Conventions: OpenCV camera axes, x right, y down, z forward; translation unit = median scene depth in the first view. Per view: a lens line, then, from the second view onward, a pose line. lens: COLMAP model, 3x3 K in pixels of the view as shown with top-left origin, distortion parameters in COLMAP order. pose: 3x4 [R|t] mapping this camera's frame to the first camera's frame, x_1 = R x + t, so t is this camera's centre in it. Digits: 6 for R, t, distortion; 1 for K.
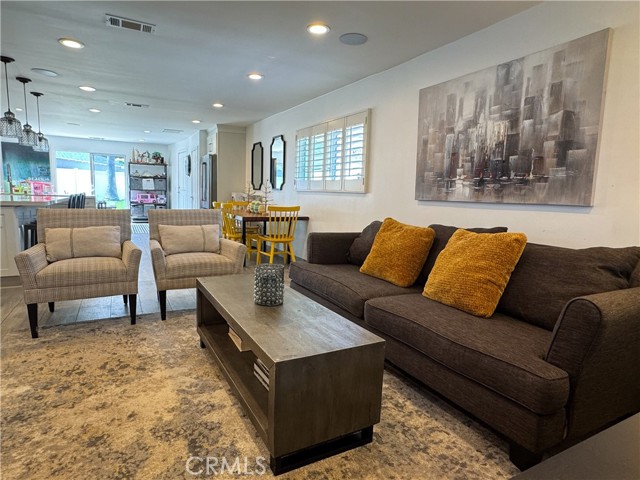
--
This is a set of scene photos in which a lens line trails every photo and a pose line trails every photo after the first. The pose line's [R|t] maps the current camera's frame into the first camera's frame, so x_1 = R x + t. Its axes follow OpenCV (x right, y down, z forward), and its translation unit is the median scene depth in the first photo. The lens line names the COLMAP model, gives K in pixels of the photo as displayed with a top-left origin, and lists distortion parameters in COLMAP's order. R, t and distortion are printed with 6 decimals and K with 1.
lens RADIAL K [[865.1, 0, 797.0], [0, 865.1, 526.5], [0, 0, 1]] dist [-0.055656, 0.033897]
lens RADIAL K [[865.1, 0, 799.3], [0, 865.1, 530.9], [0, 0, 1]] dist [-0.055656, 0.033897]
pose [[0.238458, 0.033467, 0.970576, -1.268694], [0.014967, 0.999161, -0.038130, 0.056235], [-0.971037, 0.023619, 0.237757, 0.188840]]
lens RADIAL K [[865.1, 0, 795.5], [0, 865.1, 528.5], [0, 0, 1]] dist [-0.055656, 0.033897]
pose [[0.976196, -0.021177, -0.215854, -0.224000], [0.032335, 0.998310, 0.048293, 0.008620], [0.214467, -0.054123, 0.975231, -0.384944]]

What is expected — Can you rewrite the listing as a numbered list, from the line with "This is a set" through the line with "-0.054123, 0.975231, -0.384944]]", leaving out blank lines?

Output for this exercise —
1. This is a set of scene photos in which a lens line trails every photo and a pose line trails every photo after the first. The pose line's [R|t] maps the current camera's frame into the first camera's frame, so x_1 = R x + t. Its axes follow OpenCV (x right, y down, z forward), and its translation unit is the median scene depth in the first photo. The lens line names the COLMAP model, gives K in pixels of the photo as displayed with a top-left origin, and lists distortion parameters in COLMAP's order. R, t and distortion are printed with 6 decimals and K with 1.
2. lens RADIAL K [[865.1, 0, 797.0], [0, 865.1, 526.5], [0, 0, 1]] dist [-0.055656, 0.033897]
3. lens RADIAL K [[865.1, 0, 799.3], [0, 865.1, 530.9], [0, 0, 1]] dist [-0.055656, 0.033897]
4. pose [[0.238458, 0.033467, 0.970576, -1.268694], [0.014967, 0.999161, -0.038130, 0.056235], [-0.971037, 0.023619, 0.237757, 0.188840]]
5. lens RADIAL K [[865.1, 0, 795.5], [0, 865.1, 528.5], [0, 0, 1]] dist [-0.055656, 0.033897]
6. pose [[0.976196, -0.021177, -0.215854, -0.224000], [0.032335, 0.998310, 0.048293, 0.008620], [0.214467, -0.054123, 0.975231, -0.384944]]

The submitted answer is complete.